Atualmente, no Brasil, algumas marcas vendem roupas feitas com cânhamo, porém a matéria-prima é produzida em outros países, principalmente na China, resultando em altos custos logísticos e não estimulando diretamente o setor interno. Além da origem, para Eduarda, também é fundamental considerar o processo produtivo desta matéria-prima: “Se cultivada em modelo de monocultura e com uso de pesticidas nocivos, pode ocasionar os mesmos impactos do algodão convencional. Além disso, os métodos de processamento da fibra devem buscar manter as propriedades originais da fibra, evitando processamentos que podem encurtá-las e enfraquece-las.”

A pesquisadora do Instituto Jurema, Paula Bulhman, ressalta a importância da educação: “É fundamental que haja incentivo às pesquisas sobre o cânhamo nas universidades brasileiras, pois além de ajudar a desenvolver técnicas de cultivo e processamento eficientes, o cânhamo tem potencial econômico rentável e sustentável para o país, sendo a chave para reverter não apenas os impactos da moda, mas também acesso a regulamentação que assegura todas as formas de uso da Cannabis.”

O mercado da cannabis já vem estimulando diversos setores da economia, como visto nos dois mais recentes eventos que aconteceram em São Paulo, a primeira edição da Expo Cannabis Brasil e o Festival Híbrido, que receberam milhares de visitantes e centenas de expositores.

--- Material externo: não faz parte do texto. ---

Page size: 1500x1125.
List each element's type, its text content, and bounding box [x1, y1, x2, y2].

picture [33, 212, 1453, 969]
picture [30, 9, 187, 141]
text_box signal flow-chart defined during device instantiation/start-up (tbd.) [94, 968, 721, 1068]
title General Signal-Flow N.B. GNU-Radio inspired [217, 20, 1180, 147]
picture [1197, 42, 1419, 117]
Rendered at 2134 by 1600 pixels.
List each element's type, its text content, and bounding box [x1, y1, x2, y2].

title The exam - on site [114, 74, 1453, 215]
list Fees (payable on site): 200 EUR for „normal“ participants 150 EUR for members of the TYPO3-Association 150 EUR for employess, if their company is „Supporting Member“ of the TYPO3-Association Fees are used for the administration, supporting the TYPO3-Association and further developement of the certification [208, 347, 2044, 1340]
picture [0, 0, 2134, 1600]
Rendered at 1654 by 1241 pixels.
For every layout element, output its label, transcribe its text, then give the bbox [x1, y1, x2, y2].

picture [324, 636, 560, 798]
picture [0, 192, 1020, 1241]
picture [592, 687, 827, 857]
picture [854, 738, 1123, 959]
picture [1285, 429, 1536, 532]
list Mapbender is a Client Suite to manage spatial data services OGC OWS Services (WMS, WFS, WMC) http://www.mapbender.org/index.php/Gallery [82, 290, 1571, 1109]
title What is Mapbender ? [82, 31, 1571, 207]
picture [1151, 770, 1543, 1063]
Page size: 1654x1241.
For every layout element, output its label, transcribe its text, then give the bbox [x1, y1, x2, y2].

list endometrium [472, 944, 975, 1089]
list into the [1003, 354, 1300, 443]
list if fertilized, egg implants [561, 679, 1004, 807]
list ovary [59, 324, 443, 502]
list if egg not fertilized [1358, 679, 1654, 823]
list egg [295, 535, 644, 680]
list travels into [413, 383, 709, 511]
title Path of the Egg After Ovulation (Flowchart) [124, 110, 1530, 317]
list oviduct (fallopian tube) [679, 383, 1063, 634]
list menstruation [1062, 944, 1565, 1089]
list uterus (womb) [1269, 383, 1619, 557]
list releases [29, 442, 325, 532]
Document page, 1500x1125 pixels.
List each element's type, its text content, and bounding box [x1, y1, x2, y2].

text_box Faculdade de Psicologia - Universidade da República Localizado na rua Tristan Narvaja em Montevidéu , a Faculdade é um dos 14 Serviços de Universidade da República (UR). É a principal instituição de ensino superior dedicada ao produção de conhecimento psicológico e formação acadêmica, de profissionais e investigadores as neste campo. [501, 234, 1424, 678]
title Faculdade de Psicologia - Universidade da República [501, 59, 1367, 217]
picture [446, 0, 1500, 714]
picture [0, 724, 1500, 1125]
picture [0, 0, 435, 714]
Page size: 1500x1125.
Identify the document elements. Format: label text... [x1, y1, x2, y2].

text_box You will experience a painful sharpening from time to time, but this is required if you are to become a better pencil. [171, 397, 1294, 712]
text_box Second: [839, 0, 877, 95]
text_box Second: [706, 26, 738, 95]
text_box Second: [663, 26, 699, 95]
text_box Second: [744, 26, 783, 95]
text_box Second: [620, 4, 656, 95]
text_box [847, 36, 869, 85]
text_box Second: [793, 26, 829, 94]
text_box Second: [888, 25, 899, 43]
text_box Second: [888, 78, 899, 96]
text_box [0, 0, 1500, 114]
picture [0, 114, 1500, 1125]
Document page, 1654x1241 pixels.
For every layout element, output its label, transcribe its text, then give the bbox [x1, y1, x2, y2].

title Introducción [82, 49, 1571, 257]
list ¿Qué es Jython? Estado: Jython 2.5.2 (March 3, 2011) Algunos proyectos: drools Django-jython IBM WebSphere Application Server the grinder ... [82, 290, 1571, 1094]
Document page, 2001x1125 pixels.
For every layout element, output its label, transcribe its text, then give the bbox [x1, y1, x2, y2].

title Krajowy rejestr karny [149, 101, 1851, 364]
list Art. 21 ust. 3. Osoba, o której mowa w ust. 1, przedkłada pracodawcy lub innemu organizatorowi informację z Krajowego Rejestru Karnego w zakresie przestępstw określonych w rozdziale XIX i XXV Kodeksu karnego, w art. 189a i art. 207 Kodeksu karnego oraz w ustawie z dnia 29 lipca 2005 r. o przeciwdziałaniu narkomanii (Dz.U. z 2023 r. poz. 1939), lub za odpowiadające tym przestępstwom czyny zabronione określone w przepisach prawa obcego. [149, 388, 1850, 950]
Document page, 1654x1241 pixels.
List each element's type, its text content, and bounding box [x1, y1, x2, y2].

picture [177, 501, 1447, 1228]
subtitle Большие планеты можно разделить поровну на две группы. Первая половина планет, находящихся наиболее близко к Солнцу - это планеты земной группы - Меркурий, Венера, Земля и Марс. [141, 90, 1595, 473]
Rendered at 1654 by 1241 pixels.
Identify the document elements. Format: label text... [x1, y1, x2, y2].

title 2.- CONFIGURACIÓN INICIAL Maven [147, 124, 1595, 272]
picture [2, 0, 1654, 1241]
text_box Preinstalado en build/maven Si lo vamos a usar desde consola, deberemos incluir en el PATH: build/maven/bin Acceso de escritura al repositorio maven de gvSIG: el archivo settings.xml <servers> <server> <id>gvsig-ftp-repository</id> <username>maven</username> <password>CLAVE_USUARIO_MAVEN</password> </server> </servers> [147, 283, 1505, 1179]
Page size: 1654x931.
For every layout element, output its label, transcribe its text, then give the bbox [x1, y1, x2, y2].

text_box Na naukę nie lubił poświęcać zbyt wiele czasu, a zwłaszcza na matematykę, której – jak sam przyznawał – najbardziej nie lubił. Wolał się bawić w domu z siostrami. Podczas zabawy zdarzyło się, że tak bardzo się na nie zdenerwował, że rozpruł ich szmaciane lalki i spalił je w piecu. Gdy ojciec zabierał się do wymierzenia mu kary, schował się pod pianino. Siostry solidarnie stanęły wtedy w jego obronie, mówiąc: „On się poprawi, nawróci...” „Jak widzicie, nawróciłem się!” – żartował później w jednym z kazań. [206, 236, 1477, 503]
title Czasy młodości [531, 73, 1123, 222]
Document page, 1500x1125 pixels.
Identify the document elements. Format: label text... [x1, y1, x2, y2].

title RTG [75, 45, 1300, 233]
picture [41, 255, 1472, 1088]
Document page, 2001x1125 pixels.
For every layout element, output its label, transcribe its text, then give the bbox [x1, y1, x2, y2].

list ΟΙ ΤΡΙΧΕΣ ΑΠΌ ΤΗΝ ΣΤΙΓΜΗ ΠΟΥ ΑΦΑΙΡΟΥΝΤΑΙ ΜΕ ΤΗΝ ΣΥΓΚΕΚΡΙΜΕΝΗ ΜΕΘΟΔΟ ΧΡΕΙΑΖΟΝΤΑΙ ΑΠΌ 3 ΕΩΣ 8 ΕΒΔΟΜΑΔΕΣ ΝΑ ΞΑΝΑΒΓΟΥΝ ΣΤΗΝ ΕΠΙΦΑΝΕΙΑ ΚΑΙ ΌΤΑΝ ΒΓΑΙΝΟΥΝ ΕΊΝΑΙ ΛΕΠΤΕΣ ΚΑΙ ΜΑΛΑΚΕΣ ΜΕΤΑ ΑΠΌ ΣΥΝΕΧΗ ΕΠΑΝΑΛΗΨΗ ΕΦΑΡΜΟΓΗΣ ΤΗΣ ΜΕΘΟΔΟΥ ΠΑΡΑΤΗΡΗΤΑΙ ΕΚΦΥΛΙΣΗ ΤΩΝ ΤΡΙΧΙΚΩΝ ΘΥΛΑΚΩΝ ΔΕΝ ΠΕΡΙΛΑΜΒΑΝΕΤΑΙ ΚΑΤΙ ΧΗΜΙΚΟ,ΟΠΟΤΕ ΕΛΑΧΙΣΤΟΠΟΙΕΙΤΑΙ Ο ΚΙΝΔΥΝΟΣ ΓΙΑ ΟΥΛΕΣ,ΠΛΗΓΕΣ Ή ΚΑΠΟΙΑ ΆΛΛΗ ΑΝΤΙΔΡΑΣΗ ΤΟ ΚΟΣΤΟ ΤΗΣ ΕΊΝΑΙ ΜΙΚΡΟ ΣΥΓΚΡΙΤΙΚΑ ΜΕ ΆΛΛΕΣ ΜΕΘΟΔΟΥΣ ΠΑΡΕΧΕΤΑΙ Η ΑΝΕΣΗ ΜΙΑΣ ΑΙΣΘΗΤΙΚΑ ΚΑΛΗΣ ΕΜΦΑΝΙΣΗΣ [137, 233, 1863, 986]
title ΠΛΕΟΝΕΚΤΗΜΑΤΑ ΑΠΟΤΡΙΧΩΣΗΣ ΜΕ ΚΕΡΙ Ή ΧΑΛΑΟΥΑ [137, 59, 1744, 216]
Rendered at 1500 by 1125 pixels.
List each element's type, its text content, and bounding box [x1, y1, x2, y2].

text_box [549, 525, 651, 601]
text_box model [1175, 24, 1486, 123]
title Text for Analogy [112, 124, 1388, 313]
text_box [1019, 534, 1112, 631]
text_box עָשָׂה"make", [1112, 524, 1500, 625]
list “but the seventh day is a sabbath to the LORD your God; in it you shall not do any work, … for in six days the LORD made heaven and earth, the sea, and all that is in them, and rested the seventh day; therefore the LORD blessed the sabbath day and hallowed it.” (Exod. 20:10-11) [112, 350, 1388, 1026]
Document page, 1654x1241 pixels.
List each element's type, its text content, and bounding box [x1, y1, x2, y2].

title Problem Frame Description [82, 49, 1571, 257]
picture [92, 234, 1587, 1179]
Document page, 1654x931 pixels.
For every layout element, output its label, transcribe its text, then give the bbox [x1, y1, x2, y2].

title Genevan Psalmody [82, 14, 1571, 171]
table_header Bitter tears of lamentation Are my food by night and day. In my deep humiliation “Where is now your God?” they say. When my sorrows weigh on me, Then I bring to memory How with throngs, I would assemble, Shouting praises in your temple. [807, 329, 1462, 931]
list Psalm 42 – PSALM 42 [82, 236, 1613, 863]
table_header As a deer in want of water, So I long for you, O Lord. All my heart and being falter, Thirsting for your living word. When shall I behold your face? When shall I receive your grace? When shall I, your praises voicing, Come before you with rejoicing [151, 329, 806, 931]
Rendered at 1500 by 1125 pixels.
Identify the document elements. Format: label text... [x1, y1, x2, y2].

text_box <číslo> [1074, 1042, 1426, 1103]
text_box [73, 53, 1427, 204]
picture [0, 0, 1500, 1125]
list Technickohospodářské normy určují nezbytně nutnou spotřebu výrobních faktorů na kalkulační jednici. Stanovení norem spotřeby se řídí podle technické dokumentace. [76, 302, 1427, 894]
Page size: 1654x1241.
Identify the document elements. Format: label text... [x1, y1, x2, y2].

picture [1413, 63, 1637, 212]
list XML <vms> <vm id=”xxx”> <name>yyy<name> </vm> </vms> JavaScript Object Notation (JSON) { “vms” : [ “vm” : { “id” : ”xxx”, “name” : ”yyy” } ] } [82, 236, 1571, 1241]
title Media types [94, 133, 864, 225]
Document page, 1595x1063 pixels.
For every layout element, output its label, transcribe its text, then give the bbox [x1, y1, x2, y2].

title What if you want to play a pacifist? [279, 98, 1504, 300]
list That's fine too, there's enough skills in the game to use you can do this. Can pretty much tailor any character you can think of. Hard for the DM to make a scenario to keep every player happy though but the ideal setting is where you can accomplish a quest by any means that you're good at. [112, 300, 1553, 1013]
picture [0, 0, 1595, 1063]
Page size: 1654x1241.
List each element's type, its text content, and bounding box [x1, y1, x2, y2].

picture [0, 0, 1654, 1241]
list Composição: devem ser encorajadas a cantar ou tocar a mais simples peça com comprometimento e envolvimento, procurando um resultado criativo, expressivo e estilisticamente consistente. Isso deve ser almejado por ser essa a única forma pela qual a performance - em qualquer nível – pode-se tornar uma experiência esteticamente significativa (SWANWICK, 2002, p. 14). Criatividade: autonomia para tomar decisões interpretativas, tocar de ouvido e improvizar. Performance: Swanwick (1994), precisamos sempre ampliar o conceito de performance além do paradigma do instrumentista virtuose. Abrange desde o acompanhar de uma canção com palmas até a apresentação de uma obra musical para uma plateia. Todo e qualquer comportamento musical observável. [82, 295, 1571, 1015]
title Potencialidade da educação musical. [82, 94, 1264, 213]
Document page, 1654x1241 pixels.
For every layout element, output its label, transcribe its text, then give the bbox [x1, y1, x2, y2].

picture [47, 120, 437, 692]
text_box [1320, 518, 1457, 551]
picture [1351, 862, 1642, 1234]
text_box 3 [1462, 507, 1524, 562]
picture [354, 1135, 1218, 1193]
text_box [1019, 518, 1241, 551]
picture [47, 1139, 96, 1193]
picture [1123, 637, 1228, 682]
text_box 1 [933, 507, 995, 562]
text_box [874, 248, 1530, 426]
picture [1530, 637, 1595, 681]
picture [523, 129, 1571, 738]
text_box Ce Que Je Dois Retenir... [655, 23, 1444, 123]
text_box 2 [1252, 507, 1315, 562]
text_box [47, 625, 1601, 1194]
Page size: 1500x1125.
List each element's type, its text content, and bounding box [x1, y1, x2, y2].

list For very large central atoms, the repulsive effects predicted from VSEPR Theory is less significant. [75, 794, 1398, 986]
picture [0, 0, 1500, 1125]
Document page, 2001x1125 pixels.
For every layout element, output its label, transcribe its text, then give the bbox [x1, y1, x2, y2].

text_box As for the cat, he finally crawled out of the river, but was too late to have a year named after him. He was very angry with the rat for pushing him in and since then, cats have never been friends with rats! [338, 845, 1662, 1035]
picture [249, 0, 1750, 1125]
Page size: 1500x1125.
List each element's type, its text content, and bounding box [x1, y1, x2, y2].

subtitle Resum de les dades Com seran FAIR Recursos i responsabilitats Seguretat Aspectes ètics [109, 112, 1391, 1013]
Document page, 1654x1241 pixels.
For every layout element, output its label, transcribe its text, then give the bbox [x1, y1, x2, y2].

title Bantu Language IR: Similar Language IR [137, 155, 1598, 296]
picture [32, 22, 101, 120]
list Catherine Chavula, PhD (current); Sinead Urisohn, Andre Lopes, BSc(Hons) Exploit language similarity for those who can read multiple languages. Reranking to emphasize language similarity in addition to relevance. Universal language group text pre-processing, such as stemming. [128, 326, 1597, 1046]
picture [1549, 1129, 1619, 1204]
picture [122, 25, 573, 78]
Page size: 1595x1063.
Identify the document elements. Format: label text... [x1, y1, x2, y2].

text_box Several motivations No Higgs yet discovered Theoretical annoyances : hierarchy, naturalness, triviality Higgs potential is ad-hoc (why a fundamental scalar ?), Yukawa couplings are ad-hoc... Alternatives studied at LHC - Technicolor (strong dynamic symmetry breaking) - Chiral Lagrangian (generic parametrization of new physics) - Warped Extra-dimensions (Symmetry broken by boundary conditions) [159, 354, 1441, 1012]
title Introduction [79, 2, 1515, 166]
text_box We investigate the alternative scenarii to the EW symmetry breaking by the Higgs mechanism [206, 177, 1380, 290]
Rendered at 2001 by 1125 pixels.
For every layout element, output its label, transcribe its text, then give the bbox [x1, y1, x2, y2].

Mesmo estando no seu estágio inicial, os têxteis representam a segunda maior categoria na indústria do cânhamo, sendo que só em 2021, o mercado global de roupas de cânhamo foi avaliado em US$ 5,66 bilhões.

Para que a produção de cânhamo têxtil seja viável em solo brasileiro é preciso de esforços coletivos, tanto uma legislação mais coerente, como pesquisa e mobilização da própria indústria têxtil para investir em maquinários e estrutura específica para esta fibra. Enquanto este mercado não é realidade no país, é fundamental que haja articulações para disseminar informações relevantes, acabar com o preconceito e pressionar o poder público.